■ The problem: Pictures stay out of the copy; restate everything else in the material exactly.

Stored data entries
— START —

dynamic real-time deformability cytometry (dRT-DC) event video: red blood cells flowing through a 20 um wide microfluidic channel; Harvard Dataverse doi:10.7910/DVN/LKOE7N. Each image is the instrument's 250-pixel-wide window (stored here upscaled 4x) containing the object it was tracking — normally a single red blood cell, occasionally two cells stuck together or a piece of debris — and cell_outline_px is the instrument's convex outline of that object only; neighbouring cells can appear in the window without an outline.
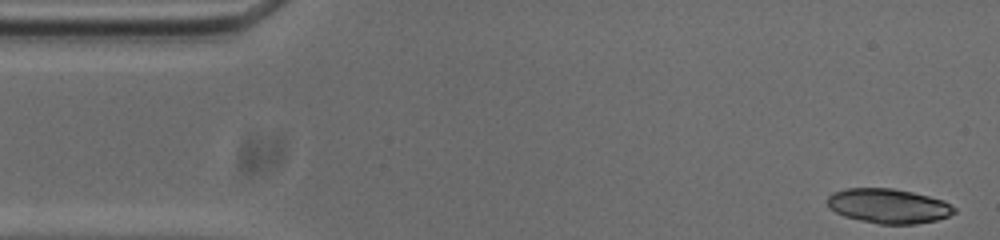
{"species": "common noctule bat (a hibernating species)", "species_latin": "Nyctalus noctula", "temperature_condition": "cold", "stored_images_in_passage": 52, "camera_frame_rate_fps": 3000, "um_per_image_px": 0.085, "animal": {"sex": "male", "body_mass_g": 20.0, "forearm_length_mm": 53.3}, "frame": {"image": 1, "passage_image": 1, "time_ms": 0.0, "image_size_px": [1000, 240], "cell_outline_px": [[956, 212], [948, 216], [936, 220], [916, 224], [880, 224], [860, 220], [844, 216], [828, 208], [828, 196], [832, 192], [844, 188], [892, 188], [912, 192], [944, 200], [956, 208]], "centroid_in_image_um": [75.51, 17.5], "position_along_channel_um": 9.5, "area_um2": 25.66}}
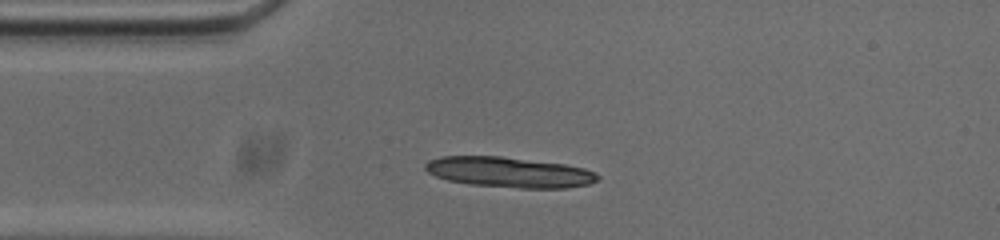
{"frame": {"image": 2, "passage_image": 11, "time_ms": 3.333, "image_size_px": [1000, 240], "cell_outline_px": [[600, 176], [596, 180], [588, 184], [568, 188], [520, 188], [468, 184], [448, 180], [436, 176], [428, 172], [424, 168], [424, 164], [428, 160], [440, 156], [500, 156], [564, 164], [584, 168], [596, 172]], "centroid_in_image_um": [43.26, 14.63], "position_along_channel_um": 41.7, "area_um2": 30.58}, "authors_computed_cell_mechanics": {"area_um2": 25.6054, "velocity_mm_per_s": 3.7058, "shape_relaxation_time_tau1_ms": 0.6032, "shape_relaxation_time_tau2_ms": 1.196, "deformation_change_tau1": 0.2536, "deformation_change_tau2": 0.0567}}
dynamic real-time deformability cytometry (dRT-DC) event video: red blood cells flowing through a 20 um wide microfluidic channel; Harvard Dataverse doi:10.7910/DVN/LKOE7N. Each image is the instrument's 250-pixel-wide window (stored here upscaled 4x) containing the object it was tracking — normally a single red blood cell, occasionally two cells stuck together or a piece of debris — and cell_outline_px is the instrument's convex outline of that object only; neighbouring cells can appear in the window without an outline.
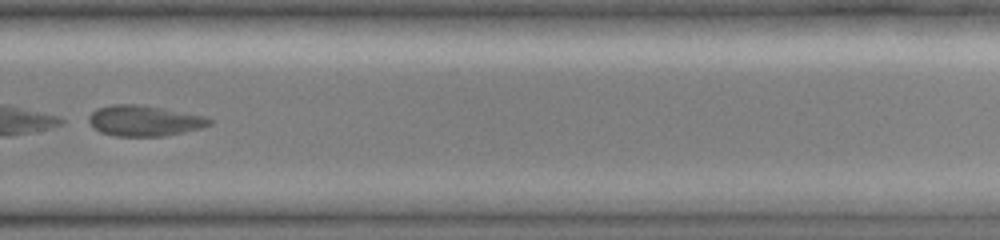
{"species": "common noctule bat (a hibernating species)", "species_latin": "Nyctalus noctula", "temperature_condition": "cold", "stored_images_in_passage": 41, "camera_frame_rate_fps": 3000, "um_per_image_px": 0.085, "animal": {"sex": "female", "body_mass_g": 19.0, "forearm_length_mm": 51.5}, "frame": {"image": 1, "passage_image": 29, "time_ms": 9.333, "image_size_px": [1000, 240], "cell_outline_px": [[212, 124], [200, 128], [184, 132], [164, 136], [116, 136], [100, 132], [88, 120], [88, 116], [96, 108], [112, 104], [140, 104], [204, 116], [212, 120]], "centroid_in_image_um": [12.25, 10.26], "position_along_channel_um": 317.5, "area_um2": 21.44}}
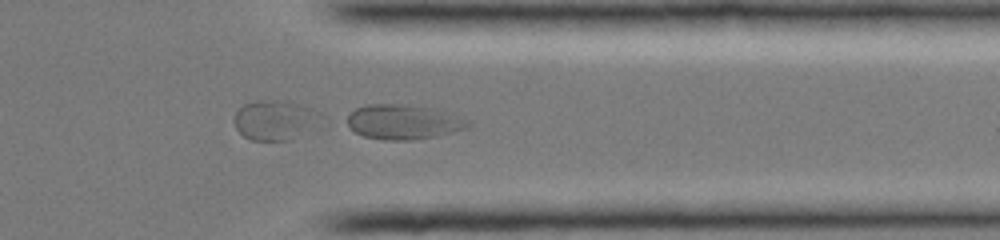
{"frame": {"image": 2, "passage_image": 33, "time_ms": 10.667, "image_size_px": [1000, 240], "cell_outline_px": [[472, 124], [468, 128], [440, 136], [412, 140], [388, 140], [364, 136], [356, 132], [344, 124], [348, 112], [364, 104], [400, 104], [428, 108], [444, 112], [468, 120]], "centroid_in_image_um": [34.23, 10.37], "position_along_channel_um": 377.2, "area_um2": 24.57}}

— END —

■ Response to this exercise:
dynamic real-time deformability cytometry (dRT-DC) event video: red blood cells flowing through a 20 um wide microfluidic channel; Harvard Dataverse doi:10.7910/DVN/LKOE7N. Each image is the instrument's 250-pixel-wide window (stored here upscaled 4x) containing the object it was tracking — normally a single red blood cell, occasionally two cells stuck together or a piece of debris — and cell_outline_px is the instrument's convex outline of that object only; neighbouring cells can appear in the window without an outline.
{"species": "common noctule bat (a hibernating species)", "species_latin": "Nyctalus noctula", "temperature_condition": "cold", "stored_images_in_passage": 52, "camera_frame_rate_fps": 3000, "um_per_image_px": 0.085, "animal": {"sex": "male", "body_mass_g": 20.0, "forearm_length_mm": 53.3}, "frame": {"image": 1, "passage_image": 1, "time_ms": 0.0, "image_size_px": [1000, 240], "cell_outline_px": [[956, 212], [948, 216], [936, 220], [916, 224], [880, 224], [860, 220], [844, 216], [828, 208], [828, 196], [832, 192], [844, 188], [892, 188], [912, 192], [944, 200], [956, 208]], "centroid_in_image_um": [75.51, 17.5], "position_along_channel_um": 9.5, "area_um2": 25.66}}
{"frame": {"image": 2, "passage_image": 11, "time_ms": 3.333, "image_size_px": [1000, 240], "cell_outline_px": [[600, 176], [596, 180], [588, 184], [568, 188], [520, 188], [468, 184], [448, 180], [436, 176], [428, 172], [424, 168], [424, 164], [428, 160], [440, 156], [500, 156], [564, 164], [584, 168], [596, 172]], "centroid_in_image_um": [43.26, 14.63], "position_along_channel_um": 41.7, "area_um2": 30.58}, "authors_computed_cell_mechanics": {"area_um2": 25.6054, "velocity_mm_per_s": 3.7058, "shape_relaxation_time_tau1_ms": 0.6032, "shape_relaxation_time_tau2_ms": 1.196, "deformation_change_tau1": 0.2536, "deformation_change_tau2": 0.0567}}
dynamic real-time deformability cytometry (dRT-DC) event video: red blood cells flowing through a 20 um wide microfluidic channel; Harvard Dataverse doi:10.7910/DVN/LKOE7N. Each image is the instrument's 250-pixel-wide window (stored here upscaled 4x) containing the object it was tracking — normally a single red blood cell, occasionally two cells stuck together or a piece of debris — and cell_outline_px is the instrument's convex outline of that object only; neighbouring cells can appear in the window without an outline.
{"species": "common noctule bat (a hibernating species)", "species_latin": "Nyctalus noctula", "temperature_condition": "cold", "stored_images_in_passage": 41, "camera_frame_rate_fps": 3000, "um_per_image_px": 0.085, "animal": {"sex": "female", "body_mass_g": 19.0, "forearm_length_mm": 51.5}, "frame": {"image": 1, "passage_image": 29, "time_ms": 9.333, "image_size_px": [1000, 240], "cell_outline_px": [[212, 124], [200, 128], [184, 132], [164, 136], [116, 136], [100, 132], [88, 120], [88, 116], [96, 108], [112, 104], [140, 104], [204, 116], [212, 120]], "centroid_in_image_um": [12.25, 10.26], "position_along_channel_um": 317.5, "area_um2": 21.44}}
{"frame": {"image": 2, "passage_image": 33, "time_ms": 10.667, "image_size_px": [1000, 240], "cell_outline_px": [[472, 124], [468, 128], [440, 136], [412, 140], [388, 140], [364, 136], [356, 132], [344, 124], [348, 112], [364, 104], [400, 104], [428, 108], [444, 112], [468, 120]], "centroid_in_image_um": [34.23, 10.37], "position_along_channel_um": 377.2, "area_um2": 24.57}}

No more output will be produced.